Task prompt: The answer must consist of every line from the entries below that contains the word "Kcal".

Data extracts:
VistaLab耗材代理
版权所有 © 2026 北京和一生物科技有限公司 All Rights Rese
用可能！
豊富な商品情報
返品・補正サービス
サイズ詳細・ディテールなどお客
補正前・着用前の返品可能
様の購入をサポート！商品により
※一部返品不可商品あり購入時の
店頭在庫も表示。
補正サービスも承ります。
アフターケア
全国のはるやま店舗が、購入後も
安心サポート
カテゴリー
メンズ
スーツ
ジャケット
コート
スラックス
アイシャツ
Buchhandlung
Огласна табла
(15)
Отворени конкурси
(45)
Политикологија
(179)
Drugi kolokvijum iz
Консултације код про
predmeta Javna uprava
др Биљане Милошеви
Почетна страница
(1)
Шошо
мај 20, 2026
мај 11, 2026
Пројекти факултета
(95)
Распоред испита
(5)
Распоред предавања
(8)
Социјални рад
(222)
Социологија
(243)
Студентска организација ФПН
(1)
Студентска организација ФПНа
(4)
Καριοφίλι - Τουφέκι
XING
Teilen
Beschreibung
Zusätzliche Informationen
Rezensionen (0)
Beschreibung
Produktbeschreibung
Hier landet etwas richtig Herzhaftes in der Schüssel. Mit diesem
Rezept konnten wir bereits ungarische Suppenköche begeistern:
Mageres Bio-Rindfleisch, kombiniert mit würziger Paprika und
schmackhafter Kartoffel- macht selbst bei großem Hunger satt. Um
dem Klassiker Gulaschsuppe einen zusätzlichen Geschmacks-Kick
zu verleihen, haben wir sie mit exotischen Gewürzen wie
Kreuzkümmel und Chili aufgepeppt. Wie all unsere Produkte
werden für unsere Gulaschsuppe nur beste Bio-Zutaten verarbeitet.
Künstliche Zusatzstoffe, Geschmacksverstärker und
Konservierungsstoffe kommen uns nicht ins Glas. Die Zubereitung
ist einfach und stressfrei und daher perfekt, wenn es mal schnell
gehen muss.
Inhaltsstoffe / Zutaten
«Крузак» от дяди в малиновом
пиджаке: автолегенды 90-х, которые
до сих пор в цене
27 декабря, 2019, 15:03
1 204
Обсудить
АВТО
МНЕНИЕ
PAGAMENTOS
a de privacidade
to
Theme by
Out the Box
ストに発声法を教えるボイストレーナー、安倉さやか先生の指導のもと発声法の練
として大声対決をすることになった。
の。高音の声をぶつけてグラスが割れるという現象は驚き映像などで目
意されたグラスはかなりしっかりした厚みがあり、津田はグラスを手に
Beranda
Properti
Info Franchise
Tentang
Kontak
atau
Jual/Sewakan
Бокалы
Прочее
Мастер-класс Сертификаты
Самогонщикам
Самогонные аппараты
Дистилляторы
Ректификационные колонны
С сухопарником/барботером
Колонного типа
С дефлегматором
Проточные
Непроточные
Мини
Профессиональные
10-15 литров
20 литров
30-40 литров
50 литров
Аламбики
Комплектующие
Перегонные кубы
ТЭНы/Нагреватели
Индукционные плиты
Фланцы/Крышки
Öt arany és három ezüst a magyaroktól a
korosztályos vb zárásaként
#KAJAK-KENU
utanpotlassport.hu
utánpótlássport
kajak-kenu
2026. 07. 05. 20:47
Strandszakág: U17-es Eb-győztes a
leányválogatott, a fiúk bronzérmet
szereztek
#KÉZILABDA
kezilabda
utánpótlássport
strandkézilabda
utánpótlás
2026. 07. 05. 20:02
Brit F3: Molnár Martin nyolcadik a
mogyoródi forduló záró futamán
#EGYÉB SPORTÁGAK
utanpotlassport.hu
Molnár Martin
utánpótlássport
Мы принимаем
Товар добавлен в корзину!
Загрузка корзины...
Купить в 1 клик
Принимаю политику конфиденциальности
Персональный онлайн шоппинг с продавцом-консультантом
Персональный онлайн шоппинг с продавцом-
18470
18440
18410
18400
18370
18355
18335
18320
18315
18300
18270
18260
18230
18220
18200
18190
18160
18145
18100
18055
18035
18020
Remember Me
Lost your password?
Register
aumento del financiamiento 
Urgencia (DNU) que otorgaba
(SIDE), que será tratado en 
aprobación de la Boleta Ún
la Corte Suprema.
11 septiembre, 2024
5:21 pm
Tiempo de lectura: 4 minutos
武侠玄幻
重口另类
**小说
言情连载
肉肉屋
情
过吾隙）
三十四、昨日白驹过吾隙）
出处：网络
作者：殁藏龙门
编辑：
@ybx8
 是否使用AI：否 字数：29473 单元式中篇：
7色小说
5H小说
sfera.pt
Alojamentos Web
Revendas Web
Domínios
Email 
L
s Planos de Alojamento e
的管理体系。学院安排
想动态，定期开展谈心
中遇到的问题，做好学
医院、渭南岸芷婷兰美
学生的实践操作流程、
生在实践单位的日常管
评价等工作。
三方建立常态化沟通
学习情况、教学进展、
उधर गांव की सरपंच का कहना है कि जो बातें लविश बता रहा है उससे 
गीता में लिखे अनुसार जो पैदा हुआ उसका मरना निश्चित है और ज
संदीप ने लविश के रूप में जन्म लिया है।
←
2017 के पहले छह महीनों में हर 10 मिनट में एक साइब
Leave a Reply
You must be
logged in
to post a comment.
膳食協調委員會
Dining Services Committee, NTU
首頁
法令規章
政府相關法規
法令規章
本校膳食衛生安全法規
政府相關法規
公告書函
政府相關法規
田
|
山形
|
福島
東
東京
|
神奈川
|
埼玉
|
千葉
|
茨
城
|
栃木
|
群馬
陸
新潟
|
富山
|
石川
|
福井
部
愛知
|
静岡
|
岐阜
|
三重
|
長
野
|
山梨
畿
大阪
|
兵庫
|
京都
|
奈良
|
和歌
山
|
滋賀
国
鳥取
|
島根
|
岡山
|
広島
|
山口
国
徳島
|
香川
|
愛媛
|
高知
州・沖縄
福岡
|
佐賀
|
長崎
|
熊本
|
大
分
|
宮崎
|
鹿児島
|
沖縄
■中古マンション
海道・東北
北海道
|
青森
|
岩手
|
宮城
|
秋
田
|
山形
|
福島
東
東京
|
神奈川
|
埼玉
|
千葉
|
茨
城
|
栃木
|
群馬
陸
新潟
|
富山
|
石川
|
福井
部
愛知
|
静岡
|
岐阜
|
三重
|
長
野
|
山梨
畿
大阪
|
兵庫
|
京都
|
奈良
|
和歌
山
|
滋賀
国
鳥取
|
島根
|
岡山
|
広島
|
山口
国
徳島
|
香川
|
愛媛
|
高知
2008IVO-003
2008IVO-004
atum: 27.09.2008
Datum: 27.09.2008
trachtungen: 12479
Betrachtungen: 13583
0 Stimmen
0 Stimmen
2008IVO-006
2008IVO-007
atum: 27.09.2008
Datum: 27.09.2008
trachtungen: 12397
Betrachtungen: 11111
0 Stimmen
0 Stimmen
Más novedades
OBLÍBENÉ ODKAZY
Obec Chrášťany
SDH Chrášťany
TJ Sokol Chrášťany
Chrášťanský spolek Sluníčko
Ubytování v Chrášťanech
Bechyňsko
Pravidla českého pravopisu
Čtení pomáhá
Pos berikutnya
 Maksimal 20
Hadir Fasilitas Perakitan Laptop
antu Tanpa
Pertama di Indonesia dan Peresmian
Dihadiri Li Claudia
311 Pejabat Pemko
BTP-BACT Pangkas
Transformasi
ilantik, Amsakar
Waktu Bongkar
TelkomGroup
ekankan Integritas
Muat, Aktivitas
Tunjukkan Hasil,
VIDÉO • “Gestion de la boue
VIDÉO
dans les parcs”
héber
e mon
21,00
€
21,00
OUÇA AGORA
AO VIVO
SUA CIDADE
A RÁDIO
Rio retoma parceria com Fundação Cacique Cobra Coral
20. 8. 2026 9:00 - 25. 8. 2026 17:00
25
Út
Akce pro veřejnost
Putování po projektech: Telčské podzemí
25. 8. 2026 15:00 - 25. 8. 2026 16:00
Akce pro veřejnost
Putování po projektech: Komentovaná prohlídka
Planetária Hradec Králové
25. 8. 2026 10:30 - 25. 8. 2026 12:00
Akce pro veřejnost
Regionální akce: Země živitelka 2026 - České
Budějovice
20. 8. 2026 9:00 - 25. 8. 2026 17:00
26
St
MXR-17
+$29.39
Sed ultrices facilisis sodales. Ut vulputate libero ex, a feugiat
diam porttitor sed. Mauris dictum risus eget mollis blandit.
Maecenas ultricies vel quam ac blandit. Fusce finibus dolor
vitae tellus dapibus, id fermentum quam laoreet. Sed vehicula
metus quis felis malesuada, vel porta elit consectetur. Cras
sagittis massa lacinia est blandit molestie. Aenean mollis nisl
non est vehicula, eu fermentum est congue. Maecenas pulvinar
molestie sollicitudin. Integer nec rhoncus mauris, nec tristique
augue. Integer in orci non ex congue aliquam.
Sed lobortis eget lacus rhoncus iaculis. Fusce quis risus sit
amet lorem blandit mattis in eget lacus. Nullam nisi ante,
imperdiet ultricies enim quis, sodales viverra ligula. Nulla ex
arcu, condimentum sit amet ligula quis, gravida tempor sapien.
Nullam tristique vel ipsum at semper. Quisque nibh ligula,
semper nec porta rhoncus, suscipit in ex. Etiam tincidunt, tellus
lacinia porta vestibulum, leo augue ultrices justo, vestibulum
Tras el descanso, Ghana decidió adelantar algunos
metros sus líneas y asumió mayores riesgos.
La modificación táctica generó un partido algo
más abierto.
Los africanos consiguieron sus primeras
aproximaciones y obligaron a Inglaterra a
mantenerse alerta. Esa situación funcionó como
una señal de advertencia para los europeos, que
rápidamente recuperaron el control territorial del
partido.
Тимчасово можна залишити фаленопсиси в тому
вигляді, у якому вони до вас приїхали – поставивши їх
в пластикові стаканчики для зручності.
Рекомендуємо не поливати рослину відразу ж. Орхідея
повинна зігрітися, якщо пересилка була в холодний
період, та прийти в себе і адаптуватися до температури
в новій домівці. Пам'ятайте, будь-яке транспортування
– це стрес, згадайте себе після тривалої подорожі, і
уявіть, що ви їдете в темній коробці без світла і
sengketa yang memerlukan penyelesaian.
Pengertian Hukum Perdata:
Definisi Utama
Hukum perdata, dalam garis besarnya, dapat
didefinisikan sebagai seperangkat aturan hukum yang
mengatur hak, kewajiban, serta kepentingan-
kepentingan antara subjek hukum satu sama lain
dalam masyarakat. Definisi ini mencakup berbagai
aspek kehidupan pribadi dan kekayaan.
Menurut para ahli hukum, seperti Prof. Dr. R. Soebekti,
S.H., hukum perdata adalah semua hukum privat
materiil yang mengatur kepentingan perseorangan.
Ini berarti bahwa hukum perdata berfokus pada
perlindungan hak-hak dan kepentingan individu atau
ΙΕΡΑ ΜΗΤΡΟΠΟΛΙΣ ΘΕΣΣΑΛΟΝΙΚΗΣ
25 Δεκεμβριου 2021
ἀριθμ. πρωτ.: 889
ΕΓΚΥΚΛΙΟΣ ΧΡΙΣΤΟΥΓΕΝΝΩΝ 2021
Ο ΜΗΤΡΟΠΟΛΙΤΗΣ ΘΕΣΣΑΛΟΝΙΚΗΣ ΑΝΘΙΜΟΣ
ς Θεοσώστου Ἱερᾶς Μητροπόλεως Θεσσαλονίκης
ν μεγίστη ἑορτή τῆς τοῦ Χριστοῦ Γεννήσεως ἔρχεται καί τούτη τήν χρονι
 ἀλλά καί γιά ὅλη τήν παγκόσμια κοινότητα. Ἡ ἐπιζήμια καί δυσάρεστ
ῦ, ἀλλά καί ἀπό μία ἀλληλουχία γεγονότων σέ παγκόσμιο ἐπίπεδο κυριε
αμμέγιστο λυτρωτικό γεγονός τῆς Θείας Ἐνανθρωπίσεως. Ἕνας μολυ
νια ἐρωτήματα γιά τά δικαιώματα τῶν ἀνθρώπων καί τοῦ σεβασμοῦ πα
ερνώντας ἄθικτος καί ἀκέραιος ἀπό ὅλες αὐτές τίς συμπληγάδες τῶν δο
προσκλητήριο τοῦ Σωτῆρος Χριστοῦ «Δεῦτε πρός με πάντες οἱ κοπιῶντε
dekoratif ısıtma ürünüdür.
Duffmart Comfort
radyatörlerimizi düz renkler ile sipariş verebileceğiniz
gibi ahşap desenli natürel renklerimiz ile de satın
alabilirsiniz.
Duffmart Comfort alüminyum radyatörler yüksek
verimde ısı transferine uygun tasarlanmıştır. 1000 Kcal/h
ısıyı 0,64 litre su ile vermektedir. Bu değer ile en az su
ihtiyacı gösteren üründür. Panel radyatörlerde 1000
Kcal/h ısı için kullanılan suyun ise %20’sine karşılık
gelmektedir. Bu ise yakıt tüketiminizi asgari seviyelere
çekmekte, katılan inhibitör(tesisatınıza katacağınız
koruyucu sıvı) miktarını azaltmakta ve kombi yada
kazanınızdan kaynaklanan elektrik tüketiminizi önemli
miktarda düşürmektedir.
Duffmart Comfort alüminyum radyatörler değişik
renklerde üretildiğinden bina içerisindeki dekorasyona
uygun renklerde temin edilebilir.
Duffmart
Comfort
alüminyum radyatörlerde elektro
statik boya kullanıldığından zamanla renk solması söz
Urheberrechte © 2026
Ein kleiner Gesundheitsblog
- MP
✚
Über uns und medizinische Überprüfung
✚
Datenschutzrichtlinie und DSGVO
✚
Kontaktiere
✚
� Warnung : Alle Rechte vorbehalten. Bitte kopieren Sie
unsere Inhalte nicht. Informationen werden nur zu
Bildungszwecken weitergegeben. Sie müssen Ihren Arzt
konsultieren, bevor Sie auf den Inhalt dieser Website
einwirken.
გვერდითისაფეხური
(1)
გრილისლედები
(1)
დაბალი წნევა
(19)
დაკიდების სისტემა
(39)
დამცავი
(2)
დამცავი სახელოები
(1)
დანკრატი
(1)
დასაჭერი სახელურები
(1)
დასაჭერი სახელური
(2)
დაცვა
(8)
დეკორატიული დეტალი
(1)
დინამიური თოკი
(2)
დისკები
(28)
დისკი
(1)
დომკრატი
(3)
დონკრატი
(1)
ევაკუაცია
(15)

Solved problem:
verimde ısı transferine uygun tasarlanmıştır. 1000 Kcal/h
Kcal/h ısı için kullanılan suyun ise %20’sine karşılık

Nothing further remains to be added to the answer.